===== TEXT SECTION =====

Poul-Henning Kamp phk at phk.freebsd.dk
Sun Dec 5 07:09:28 PST 2004

Please help test this megapatch:


Any observations of filesystems behaving differently etc are most

I intend to commit this before X-mas if at all possible.

The problem, briefly stated:

The old mount(2) interface, ("omount") does not help filesystems much
with argument passing.  A single pointer is passed in along with a
set of flags of which some are magic to varying degrees.

The single pointer is usually used for a struct MYFS_args, which
contains what the filesystem needs.

Since these structs differ from filesystem to filesystem, we can not
reuse the userland mount code, but need a mount_msdos(8), mount_nwfs(8)
etc etc.

We ran out of flags, and rather than just postpone the trouble by
making the flags field wider, we (mux@ & I) created a new mount
system call ("nmount") which can pass lists of options and help
filesystems manage them.

===== DATA SECTION =====

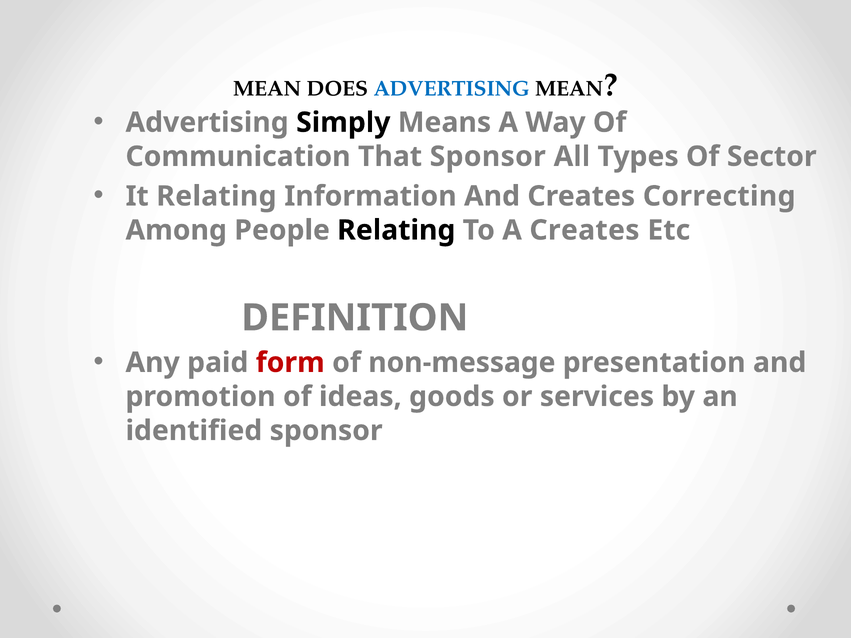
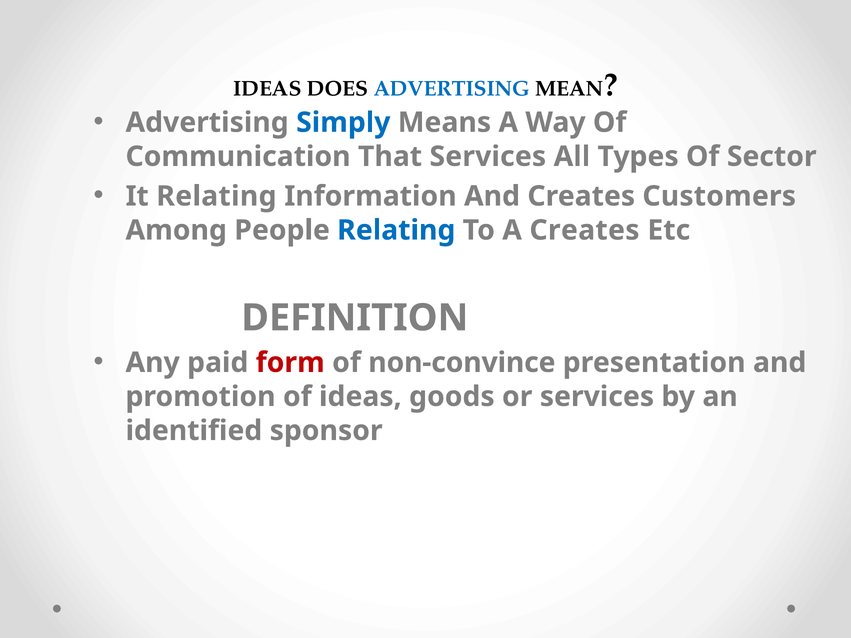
MEAN at (267, 89): MEAN -> IDEAS
Simply colour: black -> blue
That Sponsor: Sponsor -> Services
Correcting: Correcting -> Customers
Relating at (396, 230) colour: black -> blue
non-message: non-message -> non-convince
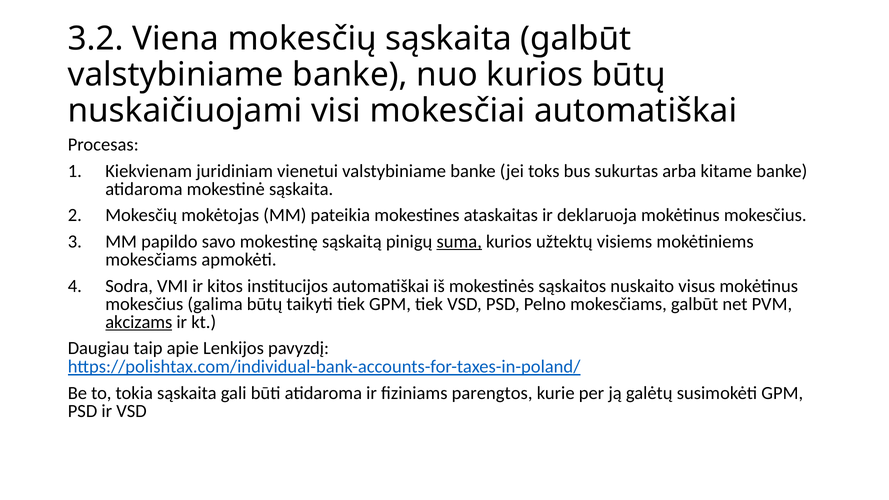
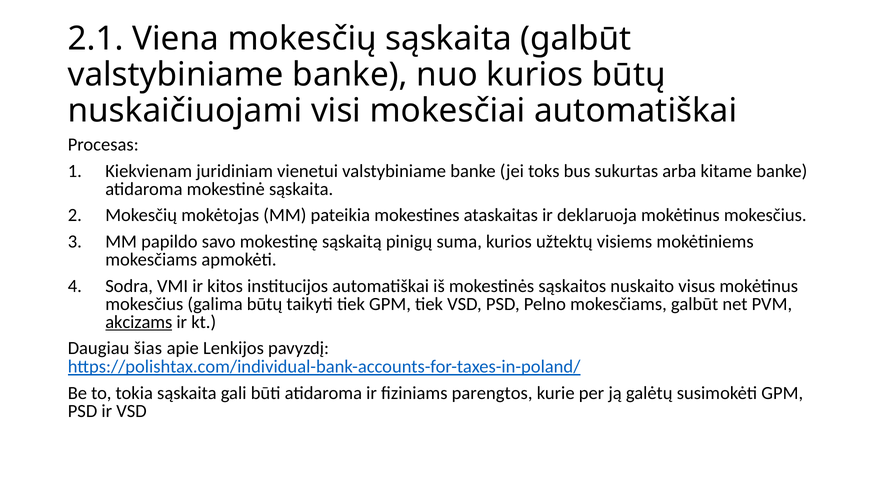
3.2: 3.2 -> 2.1
suma underline: present -> none
taip: taip -> šias
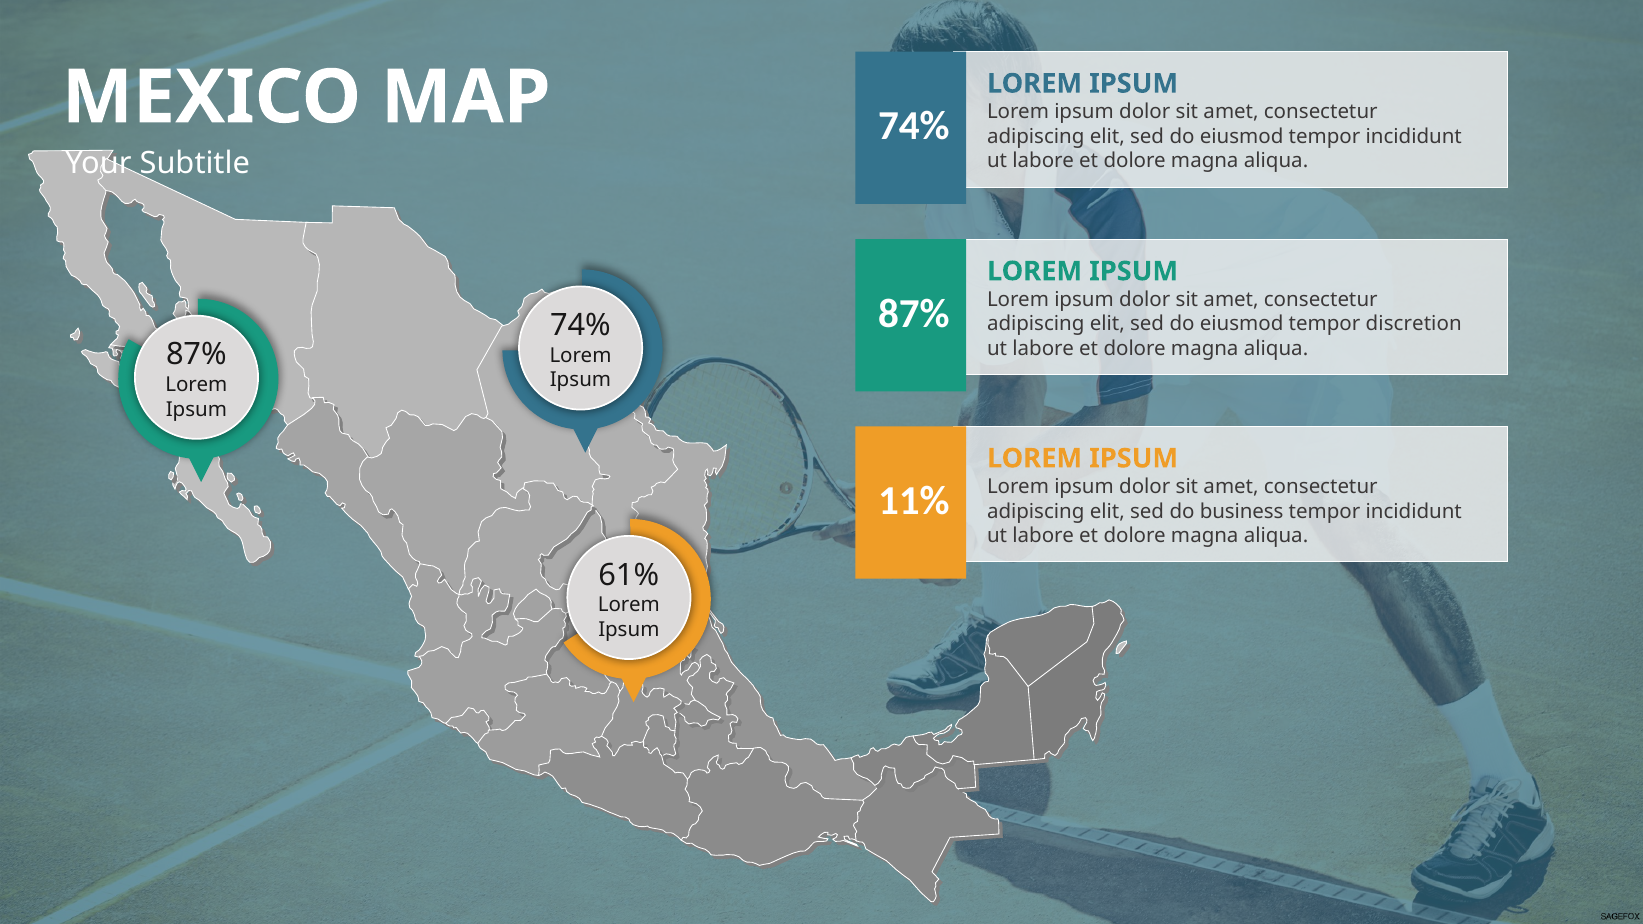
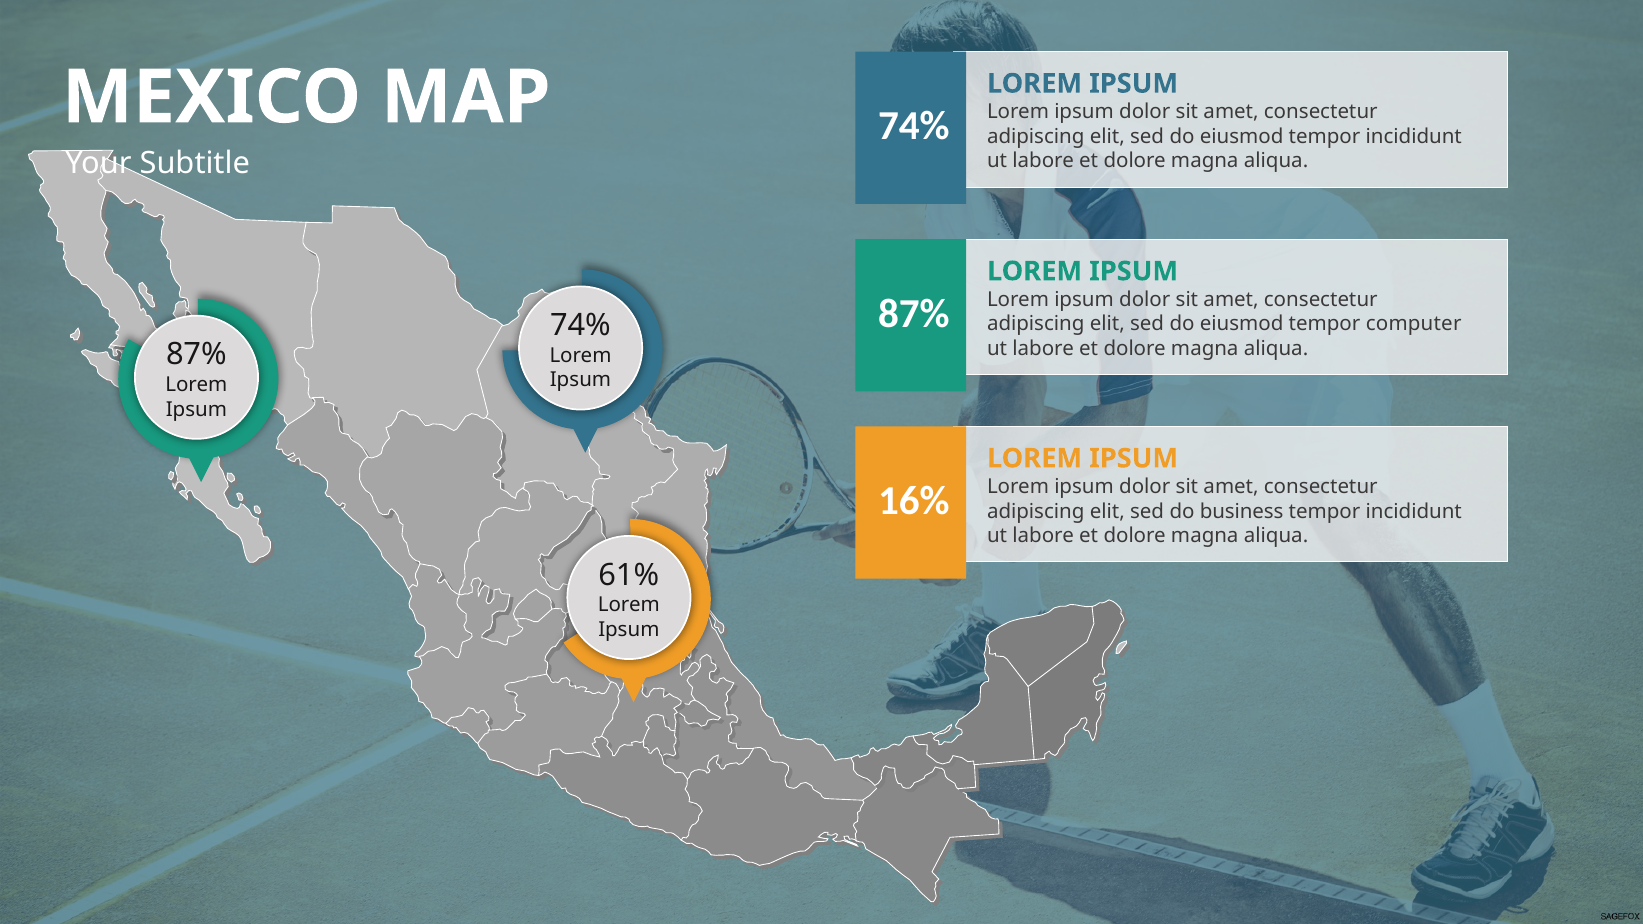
discretion: discretion -> computer
11%: 11% -> 16%
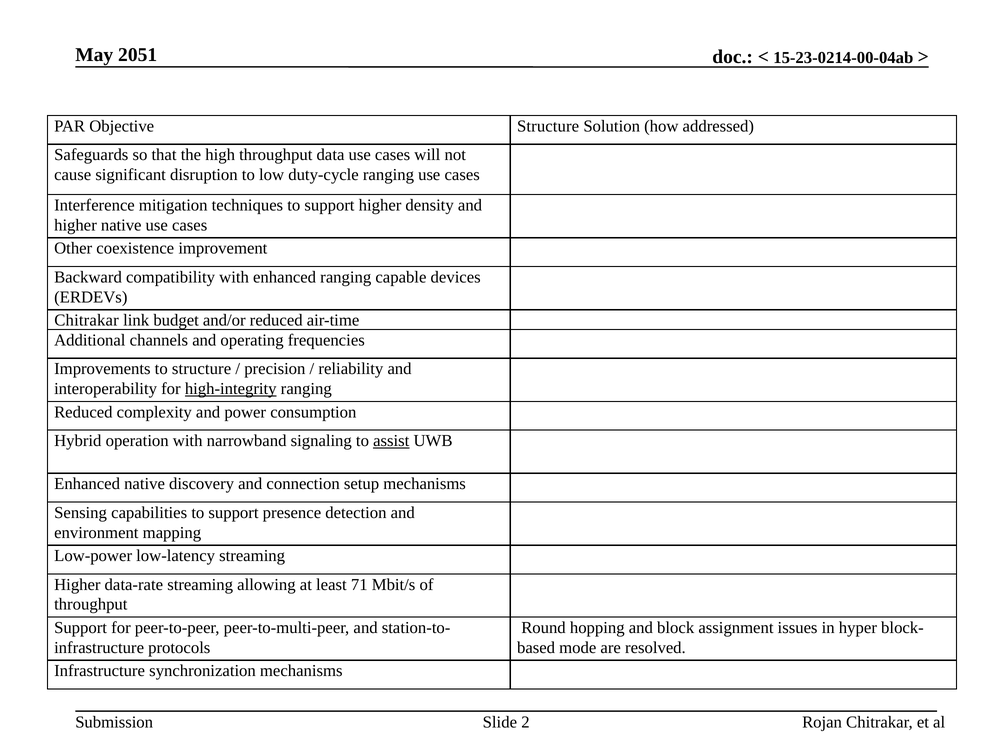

=====

### [WORK INSTRUCTIONS]
(A) In the post on the mount interface, what is the single pointer passed to the old mount(2) interface usually used for?
(B) In the post on the mount interface, take the passage starting with "I intend to" and going on through "the filesystem needs.", and switch "single pointer" to "lone pointer" wherever it occurs.
(C) Pick up the post on the mount interface after its last sentence and continue writing it.

### [ANSWERS GIVEN]
(A) A struct MYFS_args, which contains what the filesystem needs.

(B)
I intend to commit this before X-mas if at all possible.

The problem, briefly stated:

The old mount(2) interface, ("omount") does not help filesystems much
with argument passing.  A lone pointer is passed in along with a
set of flags of which some are magic to varying degrees.

The lone pointer is usually used for a struct MYFS_args, which
contains what the filesystem needs.

(C)
How nmount(2) works

In userland, a list of options are collected, they have names which
are ascii-strings and values which can be anything:

        build_iovec(&iov, &iovlen, "fstype", "ufs", -1);
        build_iovec(&iov, &iovlen, "fspath", mntpath, -1);
        build_iovec(&iov, &iovlen, "from", dev, -1);
        build_iovec(&iov, &iovlen, "flags", &ufs_flags, sizeof ufs_flags);
        build_iovec(&iov, &iovlen, "export", &export, sizeof export);
        if (nmount(iov, iovlen, mntflags) < 0)
                err(1, "%s", dev);

On the kernel side, the options are copyin(9)'ed and arranged into a list.
A number of functions allows a filesystem to access elements in the list.


If an old style mount call comes in, the filesystem offers a "vfs_cmount"
function which converts old-style arguments into an kernel call to nmount:

	error = copyin(data, &args, sizeof args);
        if (error)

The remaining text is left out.